The news that 65,000 tonnes of US beef has been recalled echoes a widespread problem across Europe of sick and injured animals slaughtered for food.
Following an investigation by the Humane Society of the United States the massive recall of beef some of which has already been eaten has sent shock waves across the world.
The problem however is also prevalent across Europe - a recent film by Compassion in World Farming, Animals' Angels and Eurogroup for Animals revealed that the EU is not doing enough to protect the health and welfare of animals in transport.
Investigators found occurrences of illegal practices like injured animals lifted by cranes or pushed by fork lift trucks, and frequent beating of exhausted animals. This shocking video called "Forbidden Journeys" shows animals too sick to move being dragged out of trucks.
"Forbidden Journeys" contains shocking footage of illegal animal treatment
Peter Stevenson, Compassion in World Farming's Chief Policy Advisor, says "Over six million farm animals are transported huge distances across Europe each year. Packed into overcrowded trucks, animals often suffer terribly during these long journeys from heat, thirst and exhaustion.

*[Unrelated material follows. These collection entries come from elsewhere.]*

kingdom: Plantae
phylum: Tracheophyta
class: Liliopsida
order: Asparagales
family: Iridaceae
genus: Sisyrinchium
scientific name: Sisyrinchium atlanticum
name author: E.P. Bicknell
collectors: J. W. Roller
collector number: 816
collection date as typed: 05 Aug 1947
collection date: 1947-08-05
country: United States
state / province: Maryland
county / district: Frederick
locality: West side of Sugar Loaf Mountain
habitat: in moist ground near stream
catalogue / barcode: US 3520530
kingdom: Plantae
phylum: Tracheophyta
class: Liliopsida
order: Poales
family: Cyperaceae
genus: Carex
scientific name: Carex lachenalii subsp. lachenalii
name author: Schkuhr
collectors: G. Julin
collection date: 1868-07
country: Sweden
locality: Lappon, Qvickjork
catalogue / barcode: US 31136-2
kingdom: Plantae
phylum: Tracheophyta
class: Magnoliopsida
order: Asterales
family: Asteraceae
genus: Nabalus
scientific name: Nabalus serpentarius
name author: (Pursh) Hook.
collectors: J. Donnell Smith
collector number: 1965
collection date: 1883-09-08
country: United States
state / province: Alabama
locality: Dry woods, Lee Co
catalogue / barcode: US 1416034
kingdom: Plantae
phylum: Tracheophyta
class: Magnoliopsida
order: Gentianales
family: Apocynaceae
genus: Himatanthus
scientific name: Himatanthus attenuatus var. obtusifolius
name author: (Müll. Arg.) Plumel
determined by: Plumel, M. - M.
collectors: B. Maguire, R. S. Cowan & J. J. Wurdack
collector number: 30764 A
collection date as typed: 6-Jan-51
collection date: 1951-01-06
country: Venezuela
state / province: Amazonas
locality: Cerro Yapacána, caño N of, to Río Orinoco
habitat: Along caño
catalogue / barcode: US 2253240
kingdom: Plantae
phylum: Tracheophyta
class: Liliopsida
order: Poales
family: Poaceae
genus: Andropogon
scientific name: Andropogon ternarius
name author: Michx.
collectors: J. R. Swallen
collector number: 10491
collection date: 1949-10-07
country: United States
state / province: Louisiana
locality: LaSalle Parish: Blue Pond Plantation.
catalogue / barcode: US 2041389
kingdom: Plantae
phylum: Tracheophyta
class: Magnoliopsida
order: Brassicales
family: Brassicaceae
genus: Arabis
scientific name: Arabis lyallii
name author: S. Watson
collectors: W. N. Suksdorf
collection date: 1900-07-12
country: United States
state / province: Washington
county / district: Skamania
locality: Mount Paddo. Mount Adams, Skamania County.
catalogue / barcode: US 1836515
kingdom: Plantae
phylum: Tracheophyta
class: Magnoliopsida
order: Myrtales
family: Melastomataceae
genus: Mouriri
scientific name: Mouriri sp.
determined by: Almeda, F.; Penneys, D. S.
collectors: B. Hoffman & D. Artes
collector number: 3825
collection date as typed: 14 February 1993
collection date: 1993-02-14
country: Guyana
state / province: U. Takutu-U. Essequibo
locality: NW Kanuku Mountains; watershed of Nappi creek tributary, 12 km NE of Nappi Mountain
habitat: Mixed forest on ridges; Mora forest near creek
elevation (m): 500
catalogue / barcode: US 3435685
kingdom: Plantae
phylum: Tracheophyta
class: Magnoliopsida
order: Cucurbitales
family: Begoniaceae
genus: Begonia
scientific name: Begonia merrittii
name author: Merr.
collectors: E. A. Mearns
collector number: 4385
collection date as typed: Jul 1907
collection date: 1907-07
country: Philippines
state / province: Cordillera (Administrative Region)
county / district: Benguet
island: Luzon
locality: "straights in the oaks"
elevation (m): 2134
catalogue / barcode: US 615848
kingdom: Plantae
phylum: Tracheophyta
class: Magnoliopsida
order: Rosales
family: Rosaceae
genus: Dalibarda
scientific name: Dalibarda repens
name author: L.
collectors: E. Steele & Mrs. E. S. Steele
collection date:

"Just as in the US, European animals are being forced to the abattoir so that they can enter the human food chain. These journeys cause great suffering - and are illegal. EU law prohibits the transport of injured animals. Moreover, putting such animals into the human food chain raises food safety concerns as well as highlighting animal cruelty."
"The film shows cows that cannot stand up or walk having ropes or chains attached to a leg or their neck and then being dragged off the truck. Sometimes tractors are used to shove the wretched creatures on to the truck or across the slaughterhouse yard."
The three animal welfare groups are calling on the Commission and Member States to rigorously enforce the EU legislation which prohibits the transport of ill and injured animals.